One rainy afternoon he told us of the purchase of his original stock from the Phillips estate.
He had been told of the group of two stallions and four mares (Moro, Ashbrook, Croydon Mary, Ne Komia, Green Mt Twilight, and Adeline Bundy) by his grain dealer. This group was the choicest of the Phillips stock as mrs. Hall had been advised as to which were to be kept as a nucleus for future breeding.
The grain dealer succeeded only slightly in overcoming Mr. Knight’s aversion to getting into horses. He told us that his great interest in Ayrshire cattle took care of his agricultural tendencies. But, curiosity prompted him to go “just for a look.”
That “look” convinced him that these were indeed a unique strain of Morgans and he asked the price. Mrs. Hall quoted a price and Mr. Knight countered with a much lower one. This was met with a flash of temper and a flat refusal. She was furious! It was an insult! Mr. Knight told us it was never his intent to insult a lady, apologized and left with some regret thinking it was the end and that he really would have enjoyed watching those horses at Green Mountain Stock Farm. Less than a week later he received a letter from Mrs. Hall telling him she was accepting his offer and to come get the horses.

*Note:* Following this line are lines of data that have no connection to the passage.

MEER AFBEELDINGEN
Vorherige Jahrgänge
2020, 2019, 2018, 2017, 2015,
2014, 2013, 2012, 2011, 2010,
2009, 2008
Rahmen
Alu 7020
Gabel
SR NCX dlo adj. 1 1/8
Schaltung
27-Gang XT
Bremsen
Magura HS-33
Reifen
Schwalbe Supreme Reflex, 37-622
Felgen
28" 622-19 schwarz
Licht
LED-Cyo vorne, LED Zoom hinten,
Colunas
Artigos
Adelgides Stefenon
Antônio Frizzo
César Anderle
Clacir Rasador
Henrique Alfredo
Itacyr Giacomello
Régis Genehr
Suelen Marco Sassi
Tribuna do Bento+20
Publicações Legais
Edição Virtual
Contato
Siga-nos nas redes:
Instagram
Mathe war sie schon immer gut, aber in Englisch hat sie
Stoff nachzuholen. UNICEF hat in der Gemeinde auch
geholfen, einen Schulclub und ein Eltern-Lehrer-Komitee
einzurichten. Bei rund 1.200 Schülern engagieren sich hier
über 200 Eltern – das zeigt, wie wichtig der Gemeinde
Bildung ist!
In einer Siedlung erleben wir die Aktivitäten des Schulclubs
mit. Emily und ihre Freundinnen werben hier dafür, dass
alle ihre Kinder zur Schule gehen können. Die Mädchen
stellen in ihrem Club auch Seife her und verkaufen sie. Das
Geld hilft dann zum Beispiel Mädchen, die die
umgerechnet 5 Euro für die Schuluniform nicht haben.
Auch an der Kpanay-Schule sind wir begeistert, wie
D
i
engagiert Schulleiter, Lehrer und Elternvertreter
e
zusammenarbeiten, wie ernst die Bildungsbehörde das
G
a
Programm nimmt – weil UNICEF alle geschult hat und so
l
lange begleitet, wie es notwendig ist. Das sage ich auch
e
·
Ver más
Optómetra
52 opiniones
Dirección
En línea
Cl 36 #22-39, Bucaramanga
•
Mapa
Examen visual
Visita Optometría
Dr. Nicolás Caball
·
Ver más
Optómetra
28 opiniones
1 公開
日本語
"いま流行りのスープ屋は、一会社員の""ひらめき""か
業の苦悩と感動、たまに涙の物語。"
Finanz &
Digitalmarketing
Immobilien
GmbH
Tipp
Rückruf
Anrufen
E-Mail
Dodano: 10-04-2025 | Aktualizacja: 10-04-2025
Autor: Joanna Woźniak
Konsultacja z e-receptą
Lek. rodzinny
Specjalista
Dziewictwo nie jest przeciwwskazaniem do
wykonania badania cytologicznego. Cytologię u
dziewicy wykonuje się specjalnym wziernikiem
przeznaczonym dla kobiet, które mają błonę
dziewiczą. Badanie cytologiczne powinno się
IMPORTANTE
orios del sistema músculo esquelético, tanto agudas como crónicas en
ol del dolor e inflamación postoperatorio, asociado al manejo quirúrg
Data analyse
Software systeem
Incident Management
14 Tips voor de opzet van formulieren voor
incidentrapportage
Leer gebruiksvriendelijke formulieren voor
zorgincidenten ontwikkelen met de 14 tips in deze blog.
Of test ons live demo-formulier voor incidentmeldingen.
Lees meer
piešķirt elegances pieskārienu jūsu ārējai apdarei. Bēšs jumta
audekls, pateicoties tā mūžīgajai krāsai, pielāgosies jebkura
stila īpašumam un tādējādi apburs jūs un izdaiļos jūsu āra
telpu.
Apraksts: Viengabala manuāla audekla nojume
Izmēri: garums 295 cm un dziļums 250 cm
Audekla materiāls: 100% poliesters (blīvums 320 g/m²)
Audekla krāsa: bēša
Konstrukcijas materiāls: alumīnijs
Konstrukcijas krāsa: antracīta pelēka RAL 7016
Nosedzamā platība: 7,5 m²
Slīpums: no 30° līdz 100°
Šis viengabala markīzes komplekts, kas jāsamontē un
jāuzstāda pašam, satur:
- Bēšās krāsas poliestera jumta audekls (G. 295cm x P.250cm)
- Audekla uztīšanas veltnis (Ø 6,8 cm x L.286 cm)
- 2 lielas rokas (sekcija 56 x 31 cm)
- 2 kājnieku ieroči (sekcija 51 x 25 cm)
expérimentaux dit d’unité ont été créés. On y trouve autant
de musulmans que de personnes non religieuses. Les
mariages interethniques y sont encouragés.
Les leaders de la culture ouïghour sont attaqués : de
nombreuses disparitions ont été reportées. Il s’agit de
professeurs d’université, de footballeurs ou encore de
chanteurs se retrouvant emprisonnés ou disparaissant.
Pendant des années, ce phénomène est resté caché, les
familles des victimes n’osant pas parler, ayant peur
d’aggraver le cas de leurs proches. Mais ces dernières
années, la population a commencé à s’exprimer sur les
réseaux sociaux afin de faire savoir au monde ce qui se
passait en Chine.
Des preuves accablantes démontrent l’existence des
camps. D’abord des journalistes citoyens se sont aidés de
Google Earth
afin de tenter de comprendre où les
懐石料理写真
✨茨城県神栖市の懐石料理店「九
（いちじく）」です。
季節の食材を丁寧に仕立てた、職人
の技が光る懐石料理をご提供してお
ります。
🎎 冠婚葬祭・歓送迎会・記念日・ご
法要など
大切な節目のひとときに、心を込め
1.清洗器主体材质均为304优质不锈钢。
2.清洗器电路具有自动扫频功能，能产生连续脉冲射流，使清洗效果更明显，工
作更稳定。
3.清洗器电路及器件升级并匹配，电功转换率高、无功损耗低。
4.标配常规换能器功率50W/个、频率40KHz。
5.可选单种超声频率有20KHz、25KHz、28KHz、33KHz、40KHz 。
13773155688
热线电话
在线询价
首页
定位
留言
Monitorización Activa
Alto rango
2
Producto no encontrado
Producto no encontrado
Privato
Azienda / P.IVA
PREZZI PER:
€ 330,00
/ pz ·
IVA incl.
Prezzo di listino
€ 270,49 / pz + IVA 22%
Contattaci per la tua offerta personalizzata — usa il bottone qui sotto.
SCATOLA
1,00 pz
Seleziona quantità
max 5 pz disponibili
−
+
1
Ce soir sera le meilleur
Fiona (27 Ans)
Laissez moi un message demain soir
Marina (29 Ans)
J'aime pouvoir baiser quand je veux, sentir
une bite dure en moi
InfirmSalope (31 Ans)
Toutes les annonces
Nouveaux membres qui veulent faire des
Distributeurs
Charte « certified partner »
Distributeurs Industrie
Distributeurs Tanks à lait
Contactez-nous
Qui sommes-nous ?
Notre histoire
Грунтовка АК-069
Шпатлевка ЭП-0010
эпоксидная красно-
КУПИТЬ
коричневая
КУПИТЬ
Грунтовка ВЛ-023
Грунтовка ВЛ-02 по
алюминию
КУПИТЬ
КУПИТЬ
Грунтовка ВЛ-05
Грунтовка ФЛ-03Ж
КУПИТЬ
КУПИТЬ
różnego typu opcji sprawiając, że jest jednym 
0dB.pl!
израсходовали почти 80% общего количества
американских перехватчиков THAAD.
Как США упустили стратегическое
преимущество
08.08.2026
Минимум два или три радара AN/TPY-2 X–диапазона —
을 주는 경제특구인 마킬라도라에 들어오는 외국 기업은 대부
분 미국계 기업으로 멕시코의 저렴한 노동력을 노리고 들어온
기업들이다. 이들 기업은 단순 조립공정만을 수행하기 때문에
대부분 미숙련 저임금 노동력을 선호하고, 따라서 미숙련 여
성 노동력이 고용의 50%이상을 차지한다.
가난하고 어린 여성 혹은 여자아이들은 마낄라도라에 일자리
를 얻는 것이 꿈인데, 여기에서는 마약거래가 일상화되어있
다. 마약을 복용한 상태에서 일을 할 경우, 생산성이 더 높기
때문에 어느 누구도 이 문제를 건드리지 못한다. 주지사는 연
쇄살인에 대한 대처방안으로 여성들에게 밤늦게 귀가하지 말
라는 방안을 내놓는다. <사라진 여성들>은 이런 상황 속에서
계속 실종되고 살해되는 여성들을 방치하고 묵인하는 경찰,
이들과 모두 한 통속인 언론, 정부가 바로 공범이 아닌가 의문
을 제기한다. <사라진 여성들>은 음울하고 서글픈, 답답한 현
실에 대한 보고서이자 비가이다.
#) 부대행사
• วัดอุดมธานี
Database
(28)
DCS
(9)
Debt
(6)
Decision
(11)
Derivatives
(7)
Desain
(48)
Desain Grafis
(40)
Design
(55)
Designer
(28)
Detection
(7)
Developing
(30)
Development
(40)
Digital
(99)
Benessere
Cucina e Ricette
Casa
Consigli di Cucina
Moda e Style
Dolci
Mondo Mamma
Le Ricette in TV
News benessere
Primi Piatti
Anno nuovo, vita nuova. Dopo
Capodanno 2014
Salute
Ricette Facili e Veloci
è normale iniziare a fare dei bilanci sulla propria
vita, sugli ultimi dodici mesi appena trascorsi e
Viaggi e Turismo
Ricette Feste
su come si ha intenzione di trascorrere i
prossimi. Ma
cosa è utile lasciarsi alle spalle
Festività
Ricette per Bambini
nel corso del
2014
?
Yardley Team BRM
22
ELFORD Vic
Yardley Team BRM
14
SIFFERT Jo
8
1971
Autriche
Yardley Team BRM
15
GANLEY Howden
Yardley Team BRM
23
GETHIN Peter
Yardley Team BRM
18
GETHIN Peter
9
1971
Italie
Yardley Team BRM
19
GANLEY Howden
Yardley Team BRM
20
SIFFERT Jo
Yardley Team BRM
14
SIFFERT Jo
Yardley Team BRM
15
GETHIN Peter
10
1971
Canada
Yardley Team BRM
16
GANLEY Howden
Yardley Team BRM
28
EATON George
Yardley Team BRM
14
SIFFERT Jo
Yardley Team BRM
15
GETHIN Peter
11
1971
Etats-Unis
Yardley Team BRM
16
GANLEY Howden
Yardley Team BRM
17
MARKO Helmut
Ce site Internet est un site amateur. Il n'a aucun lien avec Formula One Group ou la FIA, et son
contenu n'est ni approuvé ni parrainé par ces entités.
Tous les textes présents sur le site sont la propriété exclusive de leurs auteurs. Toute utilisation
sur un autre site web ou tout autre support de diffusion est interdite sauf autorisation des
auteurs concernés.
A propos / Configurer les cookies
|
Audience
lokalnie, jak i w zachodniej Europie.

In the interval between the sale and the horses’ move to Randolph, Croydon Mary foaled, and that foal, Lippitt Welcome, was the first to bear the Lippitt prefix.
Incidentally, we heard the same story from Mrs. Hall. It was essentially the same, other than down playing her rage. She said she was amazed that a man of his means would make such a “puny” offer. But, she felt it was in the best interest of Mr. Phillips’ breeding program to accept, thus ensuring a continuation of the line.
_________________
Originally published in a May/June 1994 issue of the LCN, this piece was republished in a 2001 collection of Mrs. Winifred Horton’s writings titled “Lippitt Lore.” (Mrs. Horton was lovingly known as “Mant.”) She and her husband Lyle were very involved in the breeding of Lippitt Morgans, under the prefix of “Horton’s.”